Città e Urbanistica

Periferie/2. Lo Russo (Anci): il programma deve essere la prima tranche di un piano più vasto

M.Fr.

Intervista al presidente della commissione alle Politiche abitative, urbanistica e lavori pubblici dell'Anci

«Questi 200 milioni di euro non risolveranno i problemi del paese. Ma sono un ottimo segnale. E auspico che questo programma rappresenti solo una prima tranche di un vasto piano». Stefano Lo Russo, assessore all'Urbanistica di Torino e presidente della commissione dell'Anci su Politiche abitative, urbanistica e lavori pubblici sottolinea tre volte l'importanza di questo impegno di risorse da parte dello Stato in un momento di grande difficoltà per le finanze pubbliche.

Assessore Lo Russo, i requisiti del bando per individuare le aree degradate sono molto ampi. Non crede che questo allarghi il campo d'azione invece di concentrare le risorse dove maggiormente serve?

Il bando è apertissimo, è vero, ma a me pare un motivo di vanto: consentiamo a tutti i comuni italiani di rispondere ai problemi di disagio, che non è solo al Sud, non è solo nelle grandi città, non è solamente nelle aree depresse. Anche l'immigrazione è un tema nazionale. Ribadisco: non è vero che il disagio è nelle grandi città e basta.

Se si guarda al respiro che avevano gli ambiziosi piani di intervento urbano - Pru, Prusst, Urban, Contratti di quartiere - non le sembra che questo piano periferie sia una evoluzione in peggio?
È difficile esprimere valutazioni. Le condizioni della finanza pubblica e del mercato immobiliare in quegli anni sono strutturalmente diverse da quelle di oggi.
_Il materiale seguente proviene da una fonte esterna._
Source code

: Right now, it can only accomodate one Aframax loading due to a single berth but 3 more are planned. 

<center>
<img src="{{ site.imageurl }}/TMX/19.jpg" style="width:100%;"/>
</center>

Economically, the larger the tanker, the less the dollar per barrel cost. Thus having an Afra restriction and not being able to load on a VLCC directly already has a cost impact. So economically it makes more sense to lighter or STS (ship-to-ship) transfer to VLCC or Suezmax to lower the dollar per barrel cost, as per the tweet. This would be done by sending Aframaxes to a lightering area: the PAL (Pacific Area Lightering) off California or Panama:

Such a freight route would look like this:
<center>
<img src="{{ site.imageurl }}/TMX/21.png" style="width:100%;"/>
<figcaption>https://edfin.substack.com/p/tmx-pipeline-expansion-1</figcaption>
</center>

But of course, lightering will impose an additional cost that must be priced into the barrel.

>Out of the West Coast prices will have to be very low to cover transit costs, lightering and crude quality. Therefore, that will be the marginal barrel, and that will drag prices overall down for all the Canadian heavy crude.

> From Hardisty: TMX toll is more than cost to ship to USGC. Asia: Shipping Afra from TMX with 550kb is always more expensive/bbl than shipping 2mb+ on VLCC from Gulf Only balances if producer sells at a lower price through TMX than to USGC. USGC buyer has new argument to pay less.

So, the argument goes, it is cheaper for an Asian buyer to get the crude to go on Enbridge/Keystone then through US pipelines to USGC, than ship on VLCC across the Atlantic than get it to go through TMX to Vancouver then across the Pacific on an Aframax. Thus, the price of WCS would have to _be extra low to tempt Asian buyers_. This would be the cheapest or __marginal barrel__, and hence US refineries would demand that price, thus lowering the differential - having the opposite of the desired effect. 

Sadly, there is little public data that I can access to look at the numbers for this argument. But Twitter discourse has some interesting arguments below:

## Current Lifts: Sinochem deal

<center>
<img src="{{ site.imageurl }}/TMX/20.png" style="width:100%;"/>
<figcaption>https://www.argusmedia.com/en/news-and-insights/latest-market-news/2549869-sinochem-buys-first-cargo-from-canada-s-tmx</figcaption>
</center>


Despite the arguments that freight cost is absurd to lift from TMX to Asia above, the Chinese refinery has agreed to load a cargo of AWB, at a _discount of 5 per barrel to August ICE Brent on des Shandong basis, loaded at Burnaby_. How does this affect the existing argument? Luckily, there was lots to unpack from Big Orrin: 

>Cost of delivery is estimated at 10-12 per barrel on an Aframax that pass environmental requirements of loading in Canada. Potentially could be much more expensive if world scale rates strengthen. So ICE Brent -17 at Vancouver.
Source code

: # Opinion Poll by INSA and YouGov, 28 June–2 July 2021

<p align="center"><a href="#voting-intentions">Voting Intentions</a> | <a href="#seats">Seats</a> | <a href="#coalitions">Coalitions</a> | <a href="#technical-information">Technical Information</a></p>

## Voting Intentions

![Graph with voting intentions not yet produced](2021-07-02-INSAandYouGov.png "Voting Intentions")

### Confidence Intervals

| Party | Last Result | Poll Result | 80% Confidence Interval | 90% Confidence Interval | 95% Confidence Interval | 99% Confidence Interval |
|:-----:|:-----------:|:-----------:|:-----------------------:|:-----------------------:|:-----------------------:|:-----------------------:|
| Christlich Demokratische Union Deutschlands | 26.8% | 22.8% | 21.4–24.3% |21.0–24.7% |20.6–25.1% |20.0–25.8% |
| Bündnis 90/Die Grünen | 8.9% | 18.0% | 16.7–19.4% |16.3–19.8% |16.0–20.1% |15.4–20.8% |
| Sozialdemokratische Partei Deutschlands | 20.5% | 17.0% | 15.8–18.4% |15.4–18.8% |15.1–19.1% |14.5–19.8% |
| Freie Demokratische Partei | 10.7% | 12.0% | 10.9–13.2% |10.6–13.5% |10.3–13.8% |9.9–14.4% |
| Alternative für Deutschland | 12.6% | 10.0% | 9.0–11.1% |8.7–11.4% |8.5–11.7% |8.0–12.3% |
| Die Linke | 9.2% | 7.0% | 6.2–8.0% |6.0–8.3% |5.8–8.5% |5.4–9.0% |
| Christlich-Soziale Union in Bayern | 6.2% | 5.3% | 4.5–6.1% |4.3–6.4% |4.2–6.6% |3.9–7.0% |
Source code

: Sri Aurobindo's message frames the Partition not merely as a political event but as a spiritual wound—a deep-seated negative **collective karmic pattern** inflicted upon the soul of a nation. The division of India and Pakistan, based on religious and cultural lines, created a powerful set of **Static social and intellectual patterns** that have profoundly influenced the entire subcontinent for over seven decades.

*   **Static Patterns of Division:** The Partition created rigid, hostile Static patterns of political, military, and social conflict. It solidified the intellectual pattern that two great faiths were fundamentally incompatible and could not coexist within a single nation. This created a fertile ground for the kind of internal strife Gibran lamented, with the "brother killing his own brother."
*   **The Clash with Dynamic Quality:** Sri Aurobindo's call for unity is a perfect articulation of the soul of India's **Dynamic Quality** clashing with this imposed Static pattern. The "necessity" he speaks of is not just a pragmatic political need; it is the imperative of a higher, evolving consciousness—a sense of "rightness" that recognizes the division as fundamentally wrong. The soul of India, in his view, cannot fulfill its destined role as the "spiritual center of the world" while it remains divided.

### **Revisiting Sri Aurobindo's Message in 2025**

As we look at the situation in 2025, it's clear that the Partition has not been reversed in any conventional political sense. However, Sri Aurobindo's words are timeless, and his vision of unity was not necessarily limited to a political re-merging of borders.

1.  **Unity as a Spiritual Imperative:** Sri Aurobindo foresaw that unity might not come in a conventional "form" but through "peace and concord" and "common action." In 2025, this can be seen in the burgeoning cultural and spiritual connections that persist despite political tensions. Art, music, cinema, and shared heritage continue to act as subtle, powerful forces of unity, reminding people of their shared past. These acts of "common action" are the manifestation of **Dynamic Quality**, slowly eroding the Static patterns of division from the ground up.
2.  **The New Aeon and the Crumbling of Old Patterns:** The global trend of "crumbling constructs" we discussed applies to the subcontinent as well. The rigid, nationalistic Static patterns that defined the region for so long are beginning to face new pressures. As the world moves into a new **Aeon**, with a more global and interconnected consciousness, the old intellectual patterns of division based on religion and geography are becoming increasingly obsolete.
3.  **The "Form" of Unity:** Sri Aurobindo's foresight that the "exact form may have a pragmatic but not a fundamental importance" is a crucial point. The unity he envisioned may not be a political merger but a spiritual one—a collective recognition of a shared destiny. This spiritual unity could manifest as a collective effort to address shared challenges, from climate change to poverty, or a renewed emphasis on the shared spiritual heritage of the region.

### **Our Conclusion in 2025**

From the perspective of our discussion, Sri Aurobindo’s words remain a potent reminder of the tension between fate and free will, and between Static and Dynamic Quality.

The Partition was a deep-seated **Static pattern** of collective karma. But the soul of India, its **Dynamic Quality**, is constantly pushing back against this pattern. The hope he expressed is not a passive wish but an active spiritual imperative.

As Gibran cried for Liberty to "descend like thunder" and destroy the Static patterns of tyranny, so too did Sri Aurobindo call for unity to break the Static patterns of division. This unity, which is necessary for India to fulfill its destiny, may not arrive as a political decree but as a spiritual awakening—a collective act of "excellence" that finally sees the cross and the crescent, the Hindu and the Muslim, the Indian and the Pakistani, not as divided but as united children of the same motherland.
Esiste un mondo pre-2008 e un mondo post-2008. La crisi immobiliare ha fatto un differenza gigantesca. C'è poi un secondo elemento, ed è che insieme alla crisi immobiliare abbiamo avuto una crisi economica, che sta producendo fenomeni di marginalità inediti. Non si può giudicare con gli occhi del passato. Io dò invece una valutazione diversa. Questi 200 milioni di euro non risolveranno i problemi del Paese. Ma sono un ottimo segnale. Auspico che questo programma rappresenti solo una prima tranche di un vasto piano. Io sono fiducioso che il programma raggiungerà gli obiettivi che si dà. È una componente di una strategia che certamente non basta, ma che va nella direzione giusta.
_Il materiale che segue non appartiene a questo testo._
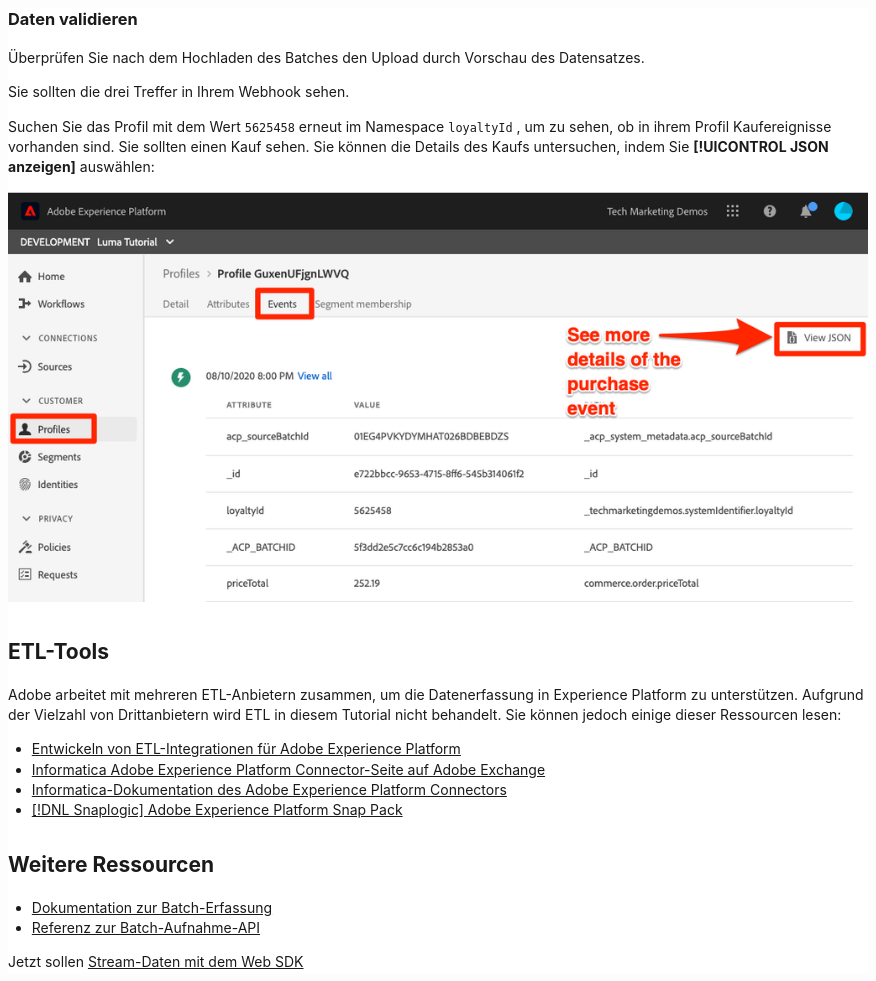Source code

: ### Daten validieren

Überprüfen Sie nach dem Hochladen des Batches den Upload durch Vorschau des Datensatzes.

Sie sollten die drei Treffer in Ihrem Webhook sehen.

Suchen Sie das Profil mit dem Wert `5625458` erneut im Namespace `loyaltyId` , um zu sehen, ob in ihrem Profil Kaufereignisse vorhanden sind. Sie sollten einen Kauf sehen. Sie können die Details des Kaufs untersuchen, indem Sie **[!UICONTROL JSON anzeigen]** auswählen:

![Kaufereignis im Profil](assets/ingestion-offline-eventInProfile.png)

## ETL-Tools

Adobe arbeitet mit mehreren ETL-Anbietern zusammen, um die Datenerfassung in Experience Platform zu unterstützen. Aufgrund der Vielzahl von Drittanbietern wird ETL in diesem Tutorial nicht behandelt. Sie können jedoch einige dieser Ressourcen lesen:

* [Entwickeln von ETL-Integrationen für Adobe Experience Platform](https://experienceleague.adobe.com/docs/experience-platform/etl/home.html)
* [Informatica Adobe Experience Platform Connector-Seite auf Adobe Exchange](https://exchange.adobe.com/experiencecloud.details.101570.informatica-adobe-experience-cloud-connector.html)
* [Informatica-Dokumentation des Adobe Experience Platform Connectors](https://docs.informatica.com/integration-cloud/cloud-data-integration-connectors/current-version/adobe-experience-platform-connector/preface.html)
* [[!DNL Snaplogic] Adobe Experience Platform Snap Pack](https://www.snaplogic.com/resources/videos/august-2020-aep)

## Weitere Ressourcen

* [Dokumentation zur Batch-Erfassung](https://experienceleague.adobe.com/docs/experience-platform/ingestion/batch/overview.html)
* [Referenz zur Batch-Aufnahme-API](https://developer.adobe.com/experience-platform-apis/references/batch-ingestion/)

Jetzt sollen [Stream-Daten mit dem Web SDK](ingest-streaming-data.md)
Secondo lei, da questo programma nazionale emergerà il volto di una "periferia-Italia" che merita di essere salvata dal degrado, oppure avremo una semplice lista di interventi?
Questo lo vedremo. Io non attribuisco poteri miracolosi a questo programma. Certamente vale quello che dicevo prima: pone risorse consistenti con un meccanismo premiale. E mette questo programma sotto gli occhi dei cittadini, che potranno verificare la realizzazione.

A parte la scadenza del 30 novembre per inviare i progetti, nel bando non sono indicate altri termini attuativi. Tutto sarà scritto nelle convenzioni e negli accordi di programma. Questo significa che ogni comune potrà avere termini differenziati per l'attuazione?
Esattamente. Io devo poter verificare l'attuazione del piano nei tre anni, ma, a seconda della complessità del progetto, sarà possibile avere scadenze diverse per attuarlo.

Il bando parla di monitoraggio ma non dice come, e se, l'attuazione sarà misurata rispetto al progetto finanziato.
È un elemento di cui si parlerà all'interno del comitato. Sarà compito della commissione rendere oggettivi gli strumenti per misurare la riduzione del degrado sociale. Si dovrà trovare su questo una convergenza. La cosa è invece più semplice nel caso dei progetti di riqualificazione urbana: o vengono realizzati entro i termini oppure non vengono realizzati. Sul monitoraggio mi viene in mente l'esperienza nel mio Comune, Torino, dove abbiamo una serie di programmi di recupero urbano, nati negli anni '80-'90, per i quali abbiamo attivato una "cabina di pilotaggio" con la prefettura e la Regione. Questa modalità permette di verificare, con verbali periodici, lo stato di attuazione del programma. Il governo è rappresentato dalla prefettura competente. Anche su questo la discussione sarà affrontata in seno al comitato.